▶ [GIVEN REQUEST] Rewrite every line of the records below as a JSON list of strings, one string per line, with blank lines skipped. Leave the pictures out of the answer.
# DATA EXTRACT start
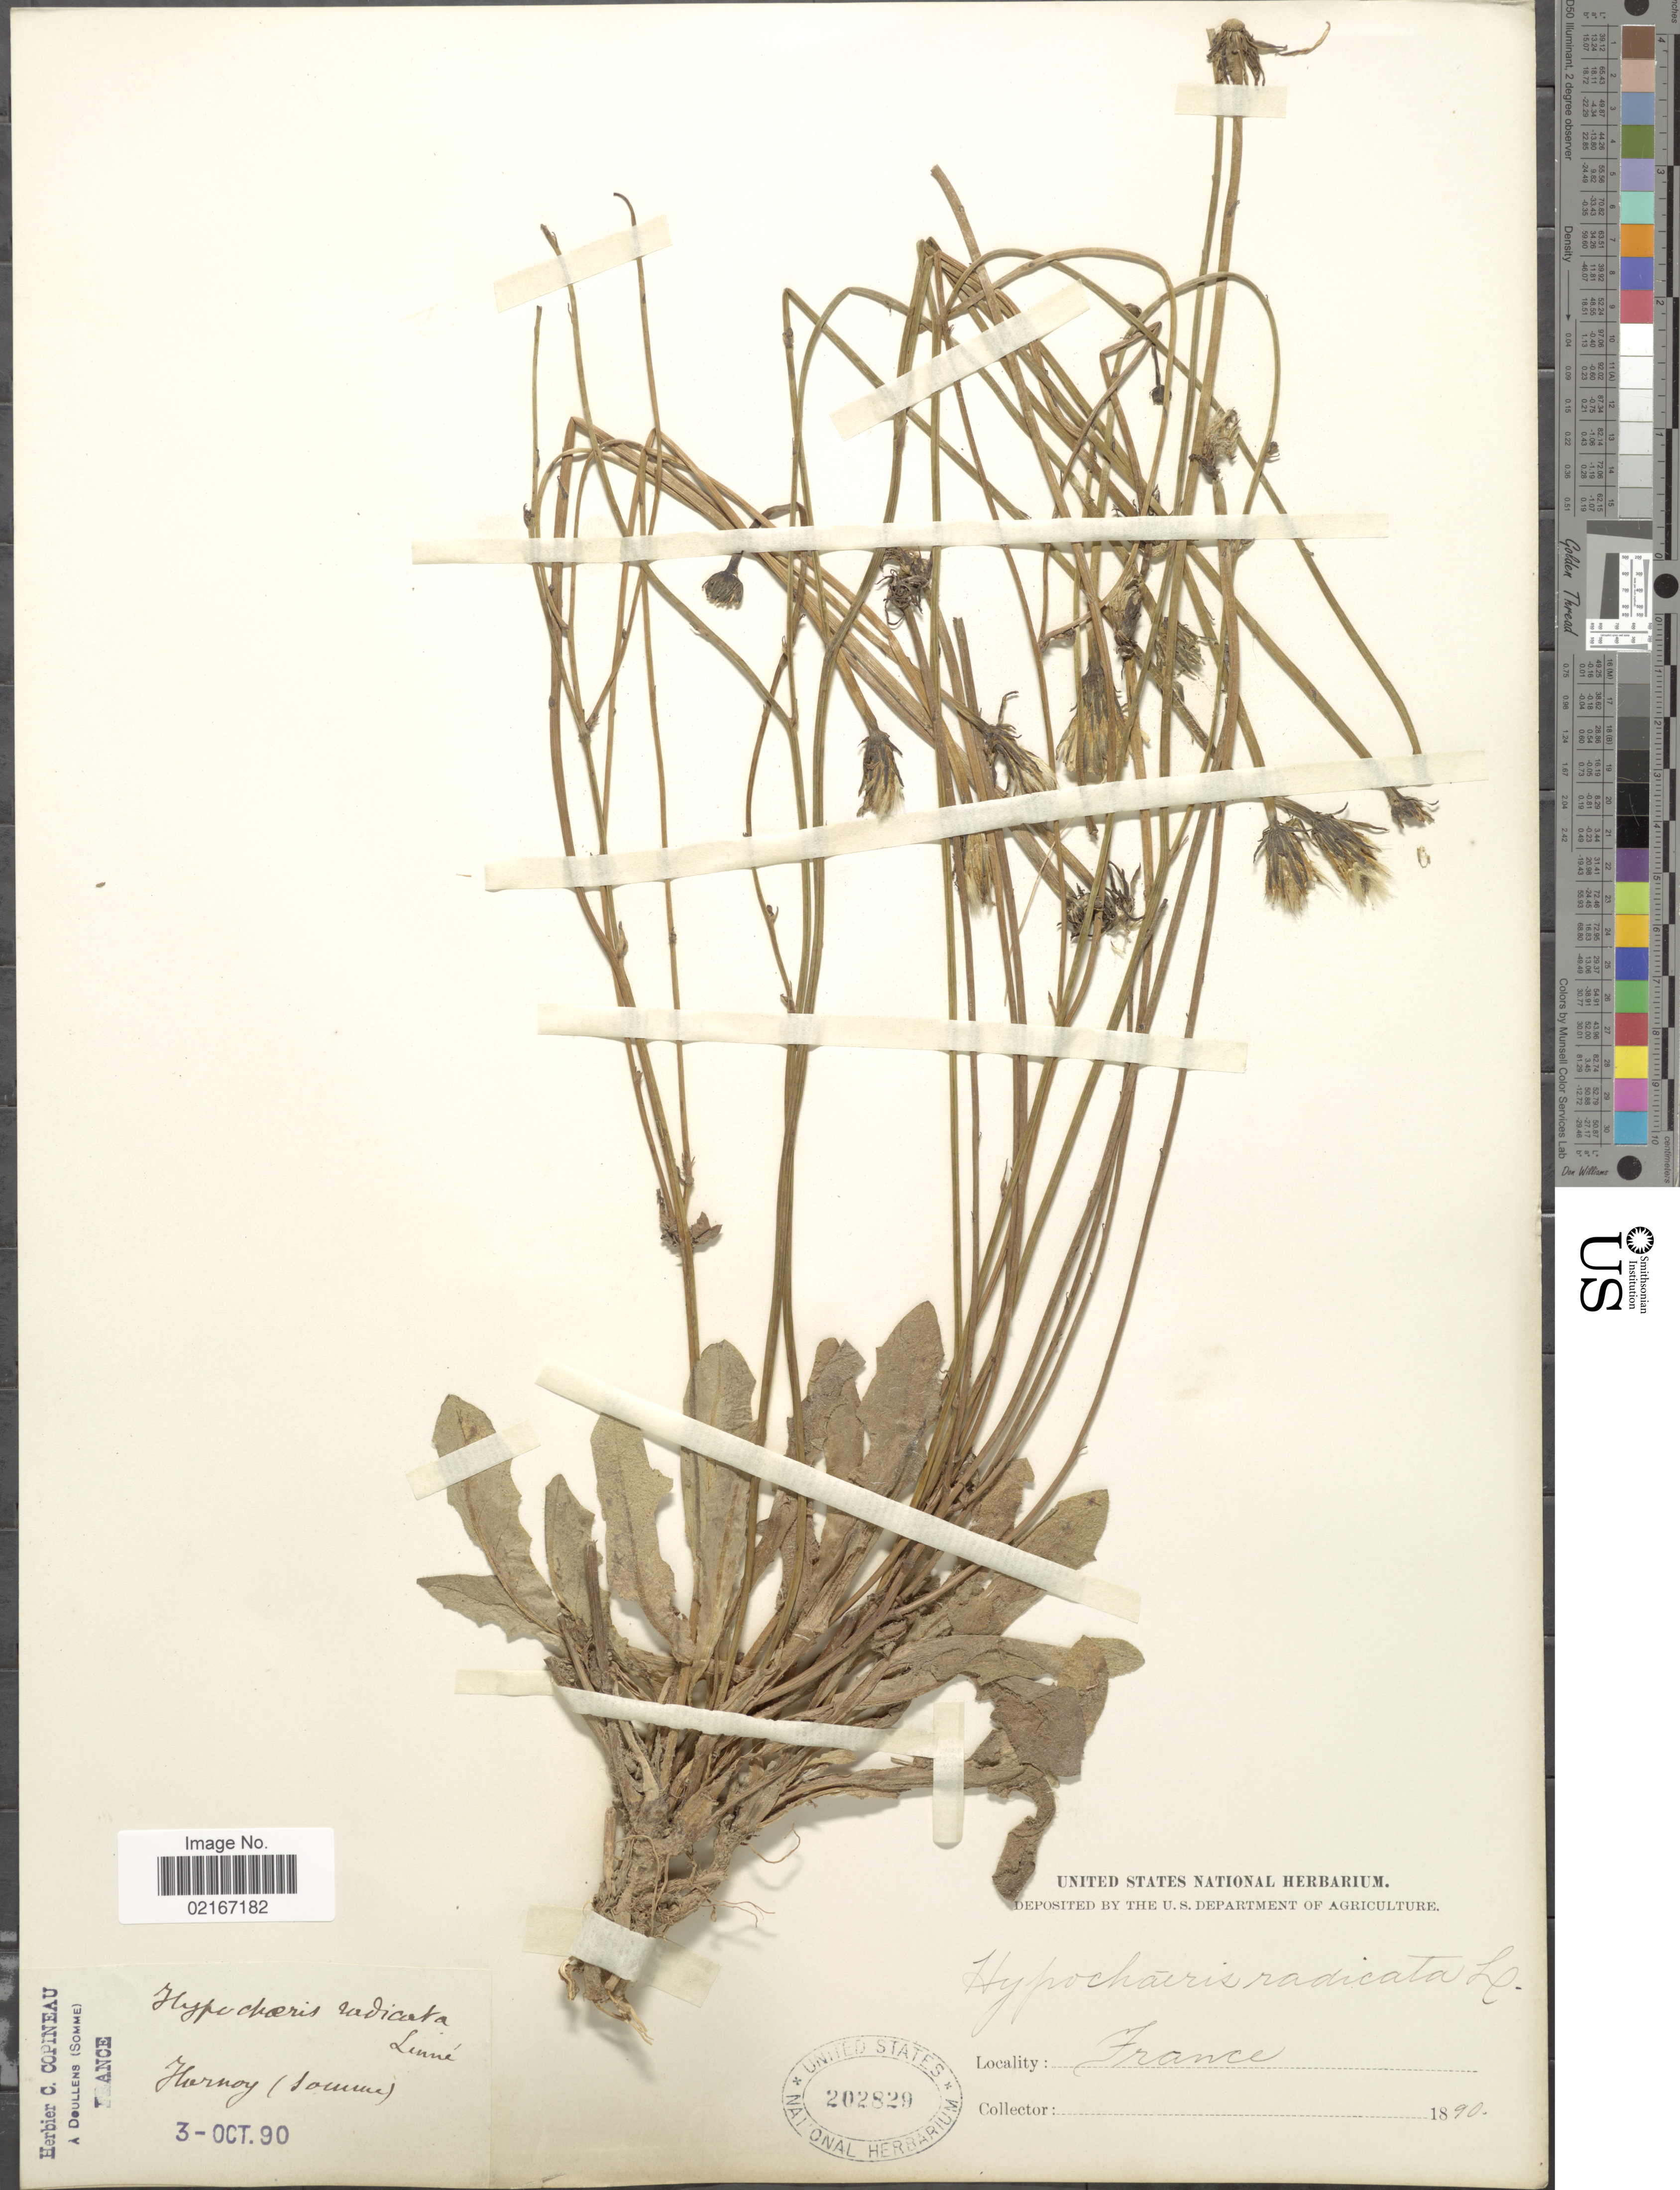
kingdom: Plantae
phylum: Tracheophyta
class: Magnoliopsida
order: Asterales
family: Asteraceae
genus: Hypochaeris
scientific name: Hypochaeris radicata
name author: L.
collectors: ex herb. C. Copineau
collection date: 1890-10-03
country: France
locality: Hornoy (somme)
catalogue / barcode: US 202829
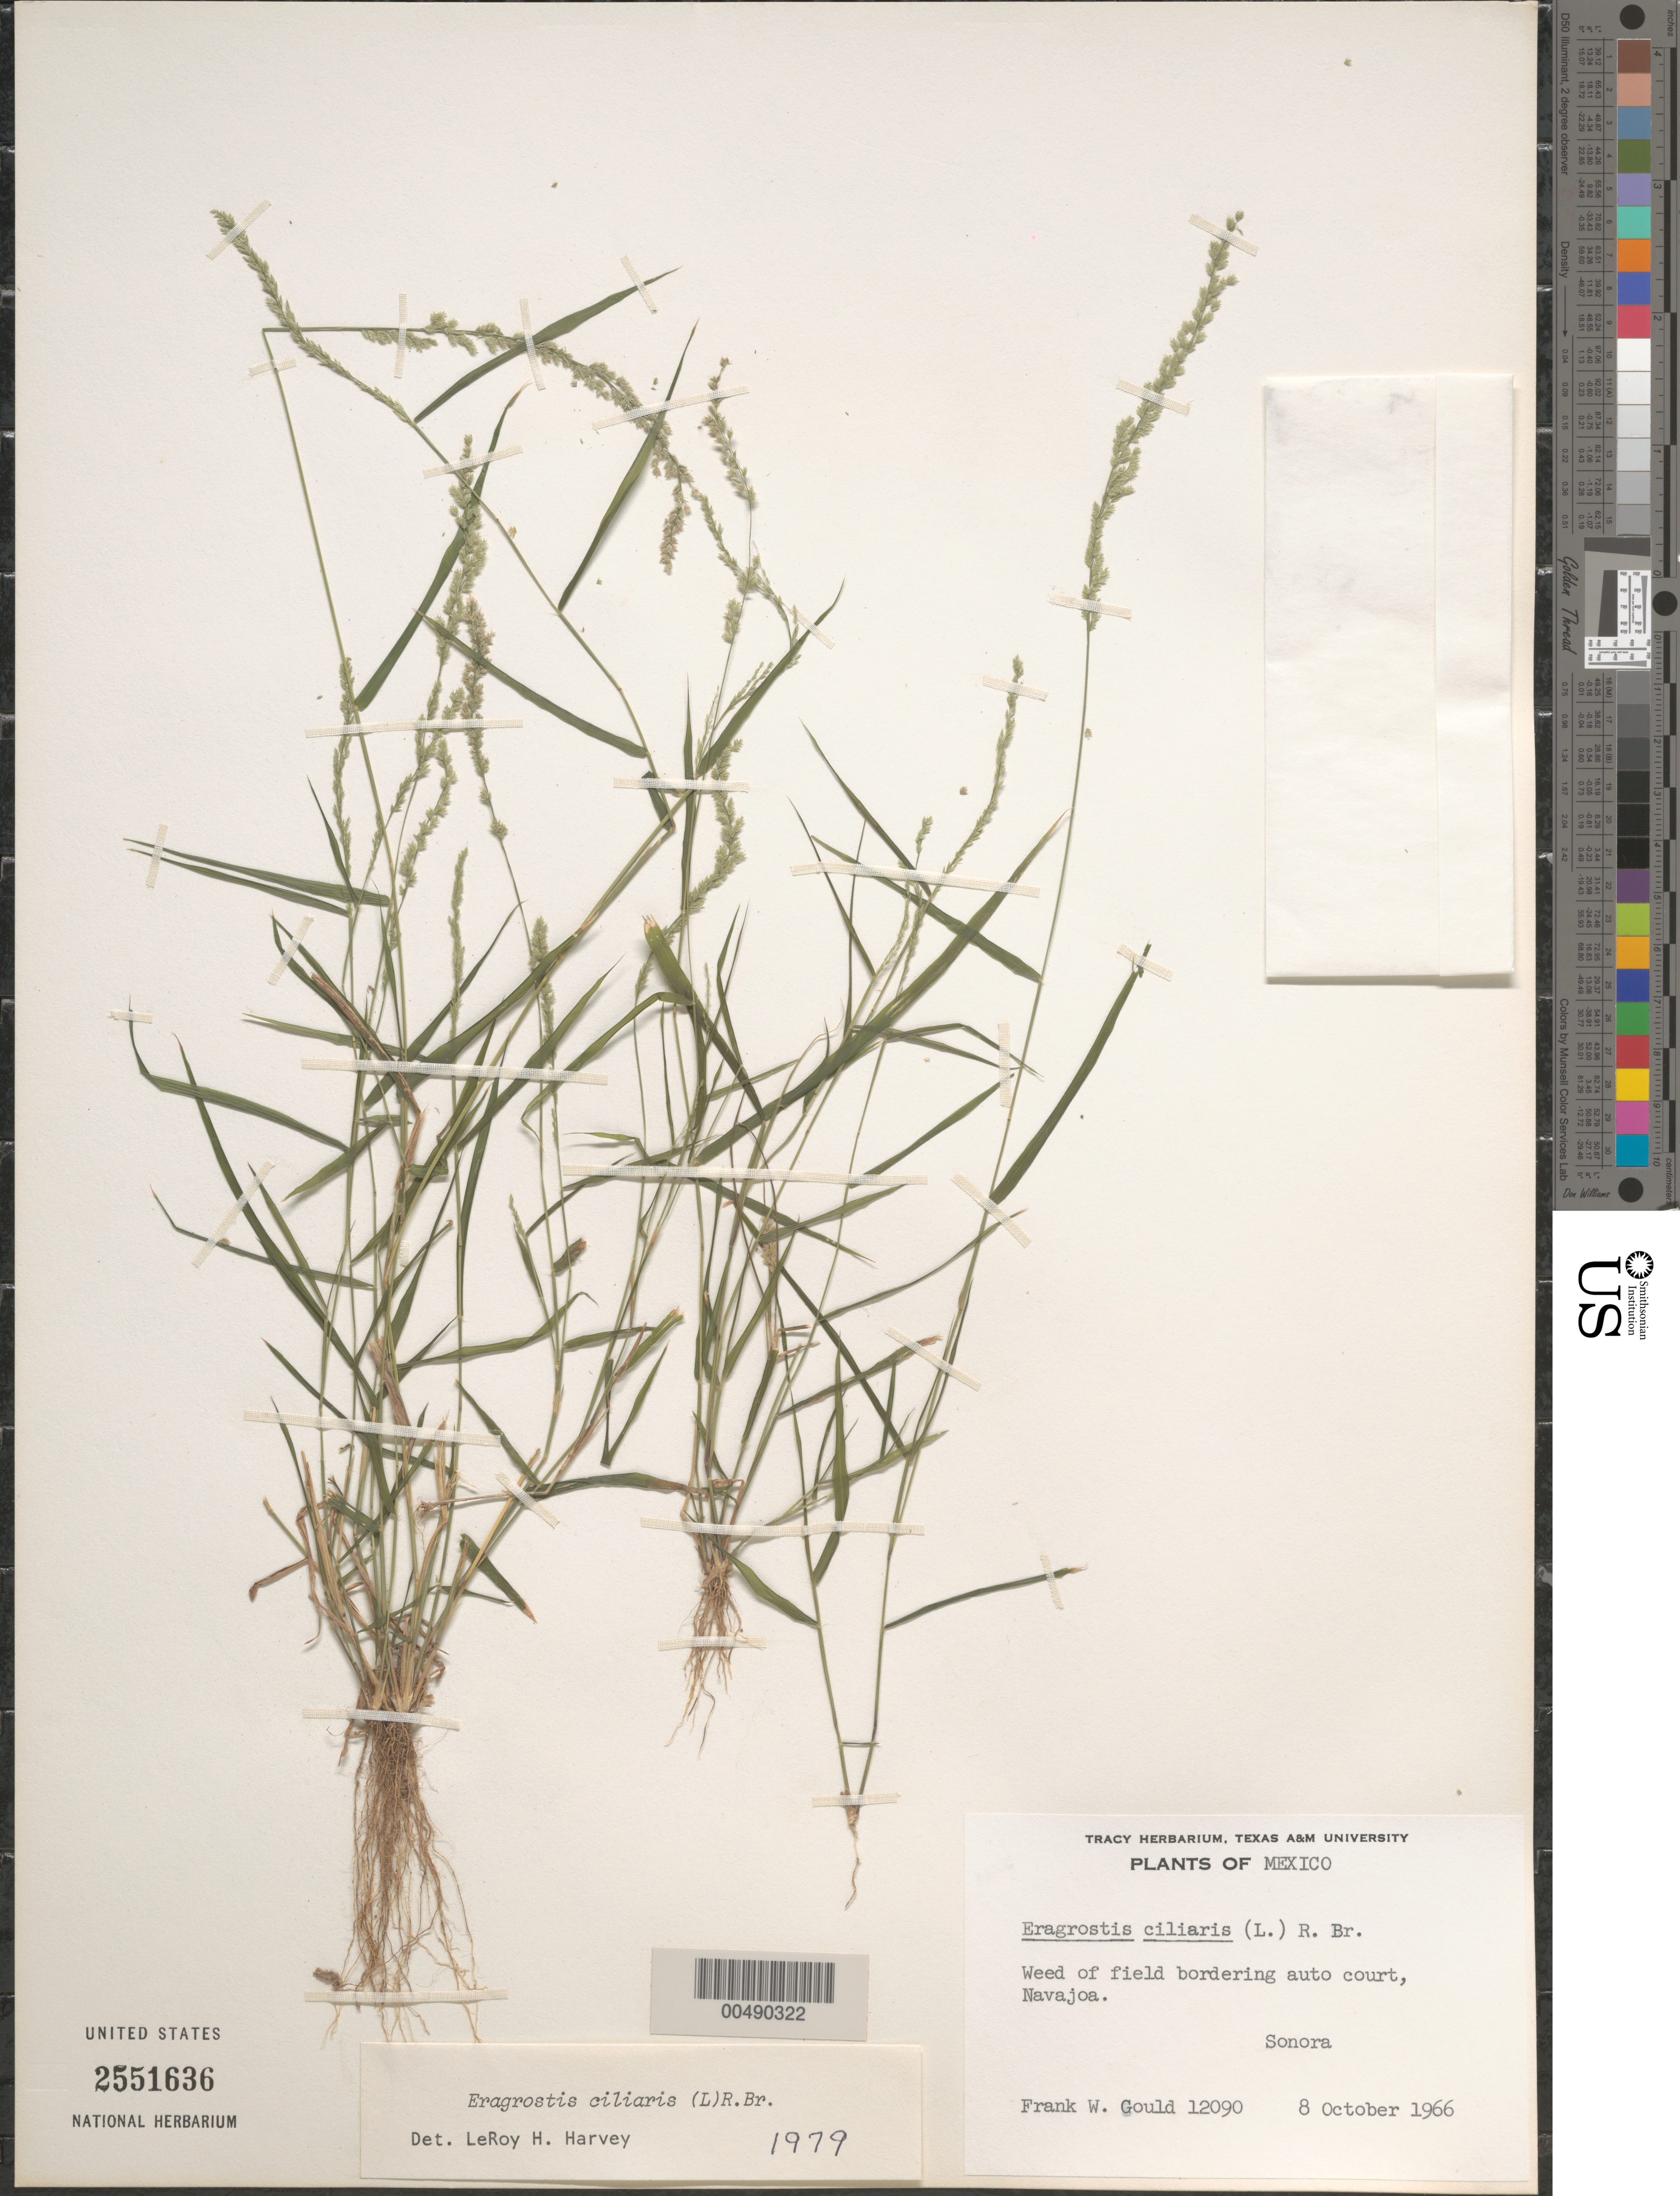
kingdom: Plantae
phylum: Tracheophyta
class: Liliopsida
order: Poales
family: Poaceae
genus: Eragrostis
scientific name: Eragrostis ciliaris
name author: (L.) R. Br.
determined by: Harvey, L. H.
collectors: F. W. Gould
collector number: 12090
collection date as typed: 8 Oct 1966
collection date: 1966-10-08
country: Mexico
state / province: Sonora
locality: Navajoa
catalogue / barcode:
# DATA EXTRACT end
▶ [WORKED ANSWER]
[
  "kingdom: Plantae",
  "phylum: Tracheophyta",
  "class: Magnoliopsida",
  "order: Asterales",
  "family: Asteraceae",
  "genus: Hypochaeris",
  "scientific name: Hypochaeris radicata",
  "name author: L.",
  "collectors: ex herb. C. Copineau",
  "collection date: 1890-10-03",
  "country: France",
  "locality: Hornoy (somme)",
  "catalogue / barcode: US 202829",
  "kingdom: Plantae",
  "phylum: Tracheophyta",
  "class: Liliopsida",
  "order: Poales",
  "family: Poaceae",
  "genus: Eragrostis",
  "scientific name: Eragrostis ciliaris",
  "name author: (L.) R. Br.",
  "determined by: Harvey, L. H.",
  "collectors: F. W. Gould",
  "collector number: 12090",
  "collection date as typed: 8 Oct 1966",
  "collection date: 1966-10-08",
  "country: Mexico",
  "state / province: Sonora",
  "locality: Navajoa",
  "catalogue / barcode:"
]